O garoto olhou e viu um balaço vindo rapidamente em sua direção. Virou bruscamente a vassoura, tentando se desviar e ainda sentiu o balaço raspar a manga esquerda de suas vestes. Cho aproveitou a deixa e ultrapassou Harry, na direção do pomo, que agora estava perto das balizas da Corvinal. Jorge viu isso e aproveitou para rebater um balaço certeiro na direção dela. A apanhadora teve que fazer uma manobra difícil para se desviar e tanto ela, como Harry, perderam o pomo de vista.

- E depois dos apanhadores terem feito manobras perigosas para desviarem dos balaços, Alícia Spinnet toma a posse da goles e voa rapidamente pelo campo, desviando de dois artilheiros corvinais que tentaram roubar a goles dela! – Lino irradiava eufórico. – Alícia passa para Katie Bell, que se abaixa para escapar de um balaço veloz; ela passa para Angelina Jonhson, que desvia de outro balaço e lança! O goleiro da Corvinal ainda vai na goles mas... perde e são mais dez pontos para a Grifinória! Trinta a vinte! Mas parece que está começando a chover...

Era verdade. O céu estava coberto de nuvens escuras que faziam o dia assemelhar-se à noite. Alguns pingos caíram nas lentes dos óculos de Harry, mas o garoto não se importou e continuou a procurar pelo pomo, sendo seguido de perto por Cho.

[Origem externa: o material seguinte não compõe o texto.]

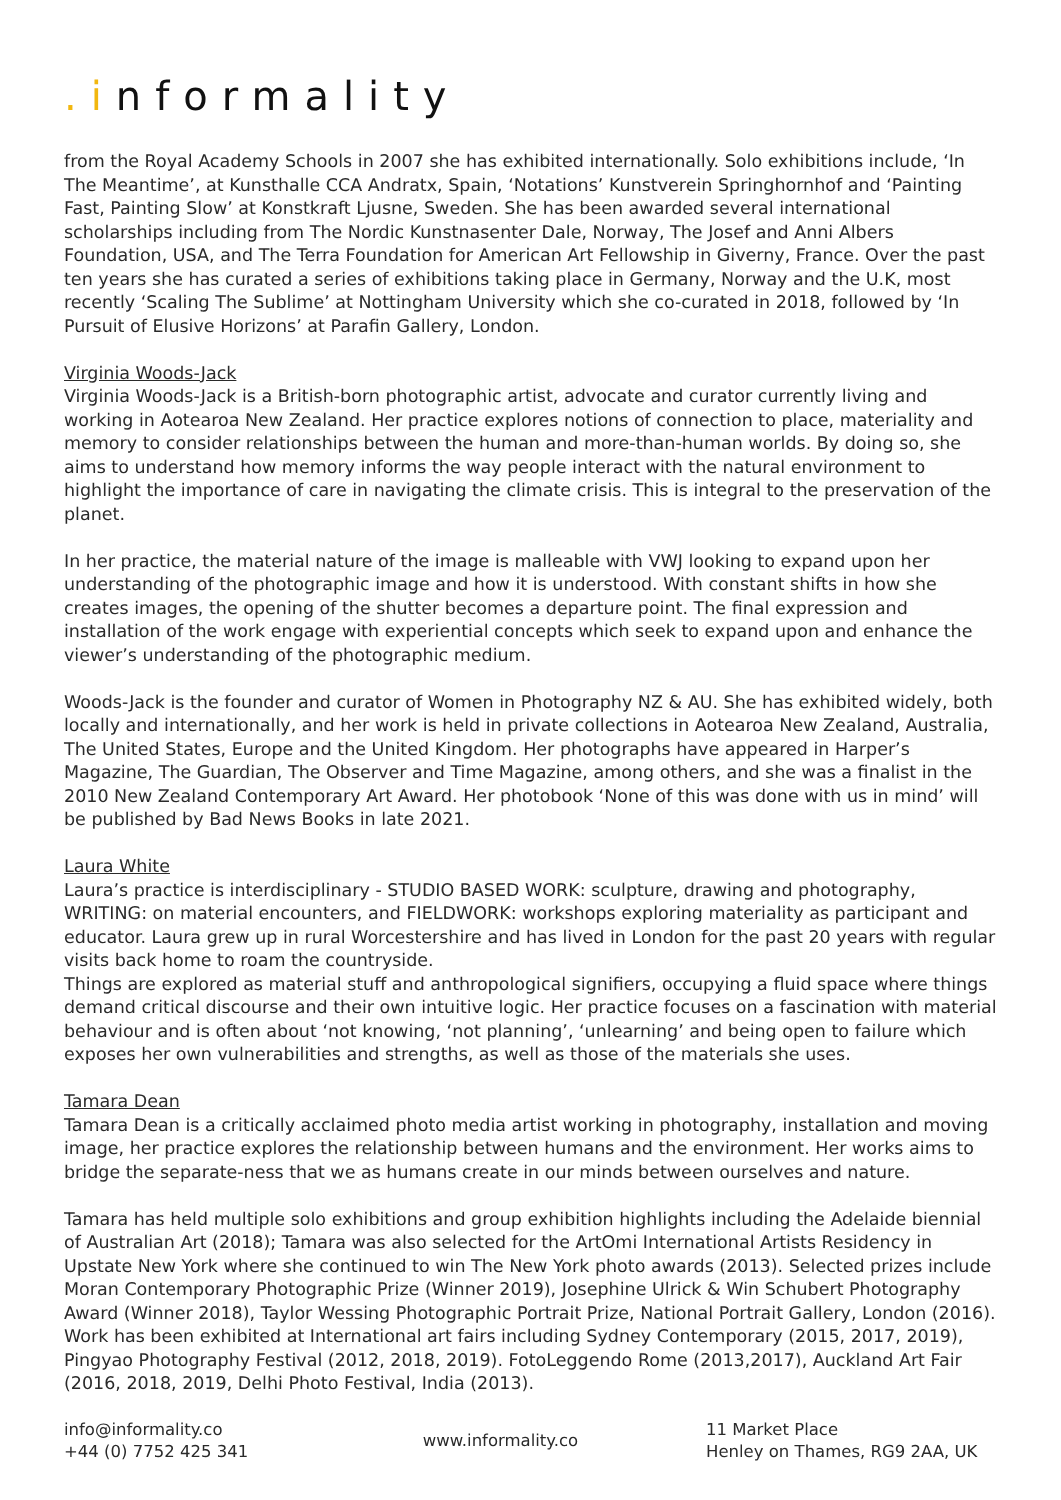.informality
from the Royal Academy Schools in 2007 she has exhibited internationally. Solo exhibitions include, ‘In The Meantime’, at Kunsthalle CCA Andratx, Spain, ‘Notations’ Kunstverein Springhornhof and ‘Painting Fast, Painting Slow’ at Konstkraft Ljusne, Sweden. She has been awarded several international scholarships including from The Nordic Kunstnasenter Dale, Norway, The Josef and Anni Albers Foundation, USA, and The Terra Foundation for American Art Fellowship in Giverny, France. Over the past ten years she has curated a series of exhibitions taking place in Germany, Norway and the U.K, most recently ‘Scaling The Sublime’ at Nottingham University which she co-curated in 2018, followed by ‘In Pursuit of Elusive Horizons’ at Parafin Gallery, London.
Virginia Woods-Jack
Virginia Woods-Jack is a British-born photographic artist, advocate and curator currently living and working in Aotearoa New Zealand. Her practice explores notions of connection to place, materiality and memory to consider relationships between the human and more-than-human worlds. By doing so, she aims to understand how memory informs the way people interact with the natural environment to highlight the importance of care in navigating the climate crisis. This is integral to the preservation of the planet.
In her practice, the material nature of the image is malleable with VWJ looking to expand upon her understanding of the photographic image and how it is understood. With constant shifts in how she creates images, the opening of the shutter becomes a departure point. The final expression and installation of the work engage with experiential concepts which seek to expand upon and enhance the viewer’s understanding of the photographic medium.
Woods-Jack is the founder and curator of Women in Photography NZ & AU. She has exhibited widely, both locally and internationally, and her work is held in private collections in Aotearoa New Zealand, Australia, The United States, Europe and the United Kingdom. Her photographs have appeared in Harper’s Magazine, The Guardian, The Observer and Time Magazine, among others, and she was a finalist in the 2010 New Zealand Contemporary Art Award. Her photobook ‘None of this was done with us in mind’ will be published by Bad News Books in late 2021.
Laura White
Laura’s practice is interdisciplinary - STUDIO BASED WORK: sculpture, drawing and photography, WRITING: on material encounters, and FIELDWORK: workshops exploring materiality as participant and educator. Laura grew up in rural Worcestershire and has lived in London for the past 20 years with regular visits back home to roam the countryside.
Things are explored as material stuff and anthropological signifiers, occupying a fluid space where things demand critical discourse and their own intuitive logic. Her practice focuses on a fascination with material behaviour and is often about ‘not knowing, ‘not planning’, ‘unlearning’ and being open to failure which exposes her own vulnerabilities and strengths, as well as those of the materials she uses.
Tamara Dean
Tamara Dean is a critically acclaimed photo media artist working in photography, installation and moving image, her practice explores the relationship between humans and the environment. Her works aims to bridge the separate-ness that we as humans create in our minds between ourselves and nature.
Tamara has held multiple solo exhibitions and group exhibition highlights including the Adelaide biennial of Australian Art (2018); Tamara was also selected for the ArtOmi International Artists Residency in Upstate New York where she continued to win The New York photo awards (2013). Selected prizes include Moran Contemporary Photographic Prize (Winner 2019), Josephine Ulrick & Win Schubert Photography Award (Winner 2018), Taylor Wessing Photographic Portrait Prize, National Portrait Gallery, London (2016). Work has been exhibited at International art fairs including Sydney Contemporary (2015, 2017, 2019), Pingyao Photography Festival (2012, 2018, 2019). FotoLeggendo Rome (2013,2017), Auckland Art Fair (2016, 2018, 2019, Delhi Photo Festival, India (2013).
info@informality.co
+44 (0) 7752 425 341
www.informality.co
11 Market Place
Henley on Thames, RG9 2AA, UK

Nesse momento, os artilheiros da Corvinal estavam chegando bem perto das balizas da Grifinória. Rony estava aprontando-se para defender, mas um dos batedores adversários lançou um balaço bem na direção do garoto. Fred tentou rebater, mas não conseguiu e Rony teve que se desviar para não ser atingido. O artilheiro da Corvinal aproveitou e marcou, deixando o placar em trinta a trinta.

A chuva começava a apertar agora e, em pouco tempo, transformou-se numa forte tempestade. O céu estava tão escuro que parecia noite, apesar de ainda ser manhã. Aquilo não parecia normal...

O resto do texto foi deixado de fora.